La figura dello stalker offre un’ulteriore argomento d’analisi di Perfect Blue: l’uso di internet. Avveniristico il ritratto che ne fa Kon, considerando che all’epoca a dell’uscita del film il suo impiego era ancora ai suoi albori. Il regista, profeticamente, ne denuncia i possibili pericoli, che ad oggi, con l’avvento dei social media risuonano estremamente attuali. Nel lungometraggio, come nella realtà, il filtro dello schermo permette la manipolazione delle identità. Gli individui possono nascondersi dietro pseudonimi o profili falsi, che ne favoriscono comportamenti illeciti e/o aggressivi. Più spesso, però, è l’immagine del proprio sé che può essere distorta a piacimento, alterata ad hoc per il pubblico.
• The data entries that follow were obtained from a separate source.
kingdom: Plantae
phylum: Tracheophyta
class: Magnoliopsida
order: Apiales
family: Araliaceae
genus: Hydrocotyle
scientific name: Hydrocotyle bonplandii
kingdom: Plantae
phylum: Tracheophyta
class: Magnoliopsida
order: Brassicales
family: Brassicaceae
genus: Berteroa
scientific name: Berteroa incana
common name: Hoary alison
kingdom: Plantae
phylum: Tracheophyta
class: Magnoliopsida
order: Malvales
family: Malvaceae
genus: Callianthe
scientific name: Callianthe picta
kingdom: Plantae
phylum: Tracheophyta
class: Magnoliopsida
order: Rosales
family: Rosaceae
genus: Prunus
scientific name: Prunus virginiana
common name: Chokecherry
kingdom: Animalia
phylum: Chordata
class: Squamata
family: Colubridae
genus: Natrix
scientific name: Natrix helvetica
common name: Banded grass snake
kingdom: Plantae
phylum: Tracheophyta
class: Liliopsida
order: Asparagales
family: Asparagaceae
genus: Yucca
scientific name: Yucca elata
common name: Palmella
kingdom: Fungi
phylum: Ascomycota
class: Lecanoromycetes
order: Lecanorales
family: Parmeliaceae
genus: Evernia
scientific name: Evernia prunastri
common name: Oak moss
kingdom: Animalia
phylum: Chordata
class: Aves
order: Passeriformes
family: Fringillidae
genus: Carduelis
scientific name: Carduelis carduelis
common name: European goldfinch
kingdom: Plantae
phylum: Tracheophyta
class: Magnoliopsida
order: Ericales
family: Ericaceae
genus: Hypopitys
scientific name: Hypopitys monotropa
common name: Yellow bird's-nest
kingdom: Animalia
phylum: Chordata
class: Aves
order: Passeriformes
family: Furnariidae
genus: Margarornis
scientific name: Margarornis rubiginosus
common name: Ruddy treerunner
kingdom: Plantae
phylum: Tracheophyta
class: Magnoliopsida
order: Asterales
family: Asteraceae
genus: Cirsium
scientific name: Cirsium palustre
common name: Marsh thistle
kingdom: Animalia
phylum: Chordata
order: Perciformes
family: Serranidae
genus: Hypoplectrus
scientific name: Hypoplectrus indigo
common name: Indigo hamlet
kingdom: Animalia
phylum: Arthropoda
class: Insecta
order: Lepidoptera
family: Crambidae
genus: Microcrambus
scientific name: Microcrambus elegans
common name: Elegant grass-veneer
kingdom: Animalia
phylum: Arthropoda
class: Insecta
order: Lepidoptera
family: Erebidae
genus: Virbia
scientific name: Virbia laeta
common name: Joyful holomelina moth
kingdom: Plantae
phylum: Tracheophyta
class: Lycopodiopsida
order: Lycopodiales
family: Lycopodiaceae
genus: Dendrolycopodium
Le esistenze online e offline si sovrappongono, portando a una confusione che non affligge solo il mistificatore di turno, ma anche il suo seguito con conseguenze spesso dannose. La presenza sul web può essere manipolata, la privacy compromessa e la nostra autenticità offuscata. Satoshi Kon ha anticipato queste ansie, offrendo una visione quanto mai inquietante e premonitrice.
Perfect Blue è un’opera prima di grandissimo livello, oltremodo matura ed avveniristica tanto per le tematiche trattate quanto per la sua costruzione, che ha giustificatamente consacrato Satoshi Kon nell’olimpo dell’animazione giapponese fin dal suo debutto. Un thriller di estrema complessità psicologica, dall’atmosfera disturbante e disorientante, strutturato su una straordinaria ed intricata ambiguità narrativa, una giostra di specchi e sguardi che trascende il confine tra realtà e finzione. Riflessione intensa sul concetto di identità e sulla fragilità dell’animo umano, è un’esperienza cinematografica imperdibile per gli appassionati.